# Does anyone know a company that makes Custom Poly Bags for Tshirts?



## Duran (Jul 23, 2007)

My brother got a shirt made by I think the company was Tee Fury? The shirt was cool, but what caught my eye was their Custom Poly Bags they shipped the shirts in!

It was a plastic/poly bag which had their name & logo. 

Does anyone know a place that does this? If so, please give me a link & If you know the price let me know!

Thank You so much!


----------



## NonSequiturTees (Oct 19, 2012)

Plastic Bags Paper Bags Clear Plastic Bags Custom Printed Bags for Promotions, Packaging and Shipping Supplies They are located in California. Or you can just google custom poly bags for t-shirts to find something closer to you, wherever you are.


----------



## Duran (Jul 23, 2007)

Thanks brother  Im going to check this out...


----------



## Duran (Jul 23, 2007)

Ok if any east coast guys who know any east coast (Ohio) companies or close to it... let me know their company names.

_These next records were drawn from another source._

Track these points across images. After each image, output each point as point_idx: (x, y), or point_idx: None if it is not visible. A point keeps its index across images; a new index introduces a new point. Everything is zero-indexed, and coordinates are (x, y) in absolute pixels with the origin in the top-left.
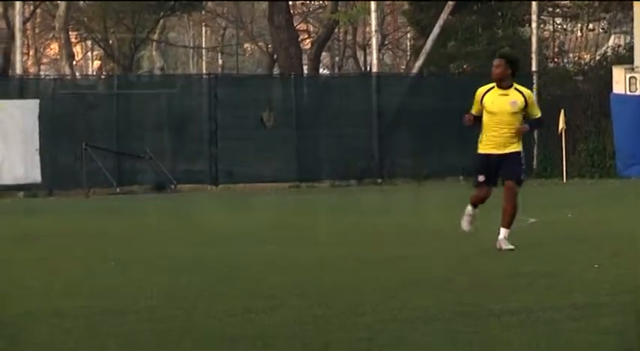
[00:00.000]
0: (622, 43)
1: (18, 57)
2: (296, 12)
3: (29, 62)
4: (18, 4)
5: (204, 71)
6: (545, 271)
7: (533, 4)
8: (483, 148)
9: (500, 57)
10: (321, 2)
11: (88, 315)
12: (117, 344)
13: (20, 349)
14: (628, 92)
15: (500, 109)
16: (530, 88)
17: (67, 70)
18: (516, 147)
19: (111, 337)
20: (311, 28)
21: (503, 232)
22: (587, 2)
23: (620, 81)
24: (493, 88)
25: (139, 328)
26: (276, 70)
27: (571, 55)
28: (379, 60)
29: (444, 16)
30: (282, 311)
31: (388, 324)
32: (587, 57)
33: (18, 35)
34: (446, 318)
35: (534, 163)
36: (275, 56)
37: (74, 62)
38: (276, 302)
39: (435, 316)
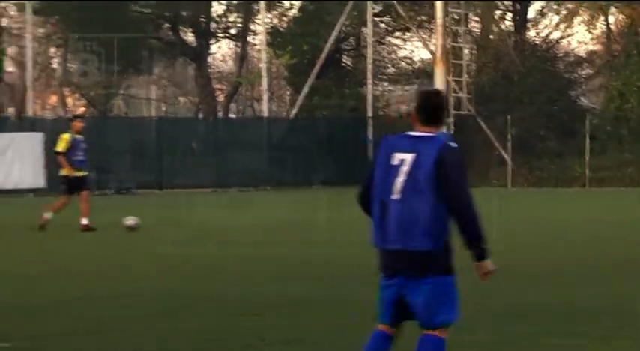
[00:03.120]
0: None
1: (30, 104)
2: (213, 76)
3: (37, 108)
4: (29, 72)
5: (153, 115)
6: None
7: (369, 73)
8: None
9: None
10: (229, 68)
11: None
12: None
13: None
14: None
15: None
16: (364, 129)
17: (62, 113)
18: None
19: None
20: (223, 87)
21: None
22: (404, 71)
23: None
24: None
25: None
26: (200, 115)
27: (394, 106)
28: (268, 108)
29: (310, 80)
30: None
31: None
32: (404, 108)
33: (30, 90)
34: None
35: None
36: (199, 105)
37: (67, 108)
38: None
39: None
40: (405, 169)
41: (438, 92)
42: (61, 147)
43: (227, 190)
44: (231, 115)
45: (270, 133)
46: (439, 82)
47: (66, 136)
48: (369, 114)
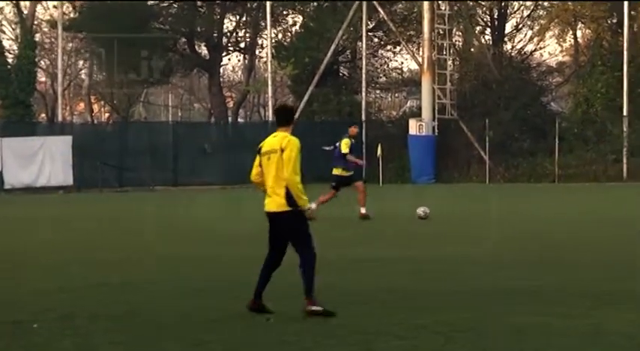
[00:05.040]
0: (414, 105)
1: (60, 111)
2: (224, 85)
3: (66, 114)
4: (60, 82)
5: (170, 119)
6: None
7: (363, 82)
8: None
9: None
10: (238, 78)
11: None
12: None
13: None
14: (417, 133)
15: None
16: (359, 132)
17: (89, 119)
18: None
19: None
20: (233, 95)
21: None
22: (394, 80)
23: (413, 127)
24: None
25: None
26: (212, 120)
27: (385, 111)
28: (273, 114)
29: (311, 88)
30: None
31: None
32: (394, 113)
33: (60, 98)
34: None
35: (364, 175)
36: (212, 111)
37: (93, 114)
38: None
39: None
40: None
41: None
42: (345, 149)
43: (235, 187)
44: (240, 120)
45: None
46: (425, 90)
47: (347, 141)
48: (363, 118)
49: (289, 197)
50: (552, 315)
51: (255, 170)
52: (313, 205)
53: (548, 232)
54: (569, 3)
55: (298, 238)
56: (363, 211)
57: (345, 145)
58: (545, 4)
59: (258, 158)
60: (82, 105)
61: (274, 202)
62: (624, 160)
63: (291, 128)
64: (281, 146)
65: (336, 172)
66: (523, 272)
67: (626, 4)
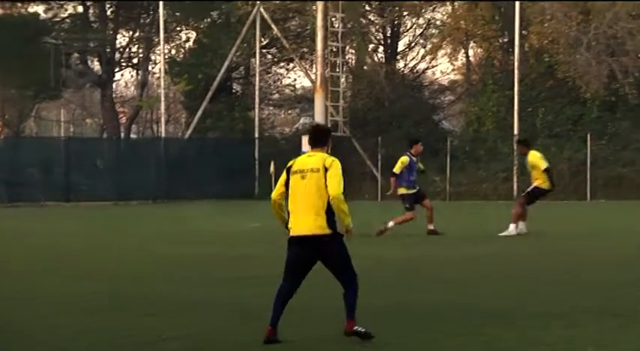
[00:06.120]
0: (307, 121)
1: None
2: (117, 100)
3: None
4: None
5: (62, 135)
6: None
7: (256, 98)
8: None
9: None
10: (131, 94)
11: None
12: None
13: None
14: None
15: None
16: (252, 149)
17: None
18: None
19: None
20: (126, 110)
21: None
22: (287, 97)
23: (306, 144)
24: None
25: None
26: (104, 135)
27: (278, 128)
28: (166, 130)
29: (204, 104)
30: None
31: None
32: (287, 129)
33: None
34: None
35: (256, 190)
36: (104, 126)
37: None
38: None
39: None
40: None
41: None
42: (396, 169)
43: (128, 202)
44: (133, 136)
45: (167, 151)
46: (318, 107)
47: (404, 159)
48: (256, 135)
49: (330, 219)
50: (444, 332)
51: (280, 189)
52: (390, 223)
53: (444, 248)
54: (462, 22)
55: (343, 261)
56: (431, 227)
57: (399, 164)
58: (437, 22)
59: (284, 177)
60: None
61: (312, 224)
62: (514, 179)
63: (326, 149)
64: (324, 165)
65: (401, 191)
66: (418, 289)
67: (517, 24)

I tried the california company, great people, quick quote.. it just the shipping was $300. So if anyone uses someone closer to Ohio let me know!


----------



## Stait (Nov 20, 2012)

Just what I needed! But what size would you Reccomended buying? Mainly for tee and shirt shipping.


----------



## draginlow (Dec 5, 2010)

i been using a co on ebay, they dont have a printed logo but i have a stack of the cheap stickers made with my logo and i put a shirt size sticker on the outside of the bag. looks pretty nice. fast shipping and really nice bags, dont forget cheap ha ha. $15.95 +$8.55 for shipping on 100 bags, they sell them in a different quantity's up to 300. i have had good luck so far and they are low static unlike others ones i tried. 100 12 7 16 x 16 1 4 Clear Resealable Poly Cello Bopp Bags for 12x16 Item | eBay


----------



## specifikreazon7 (Dec 14, 2009)

Wow thank you will be buyin the ebay ones for my shirts and slapping a sticker on them simple and easy!


----------



## RUSSGAIL (Jun 10, 2008)

ULINE has T-shirts bags.
Just Google them.

Russ


----------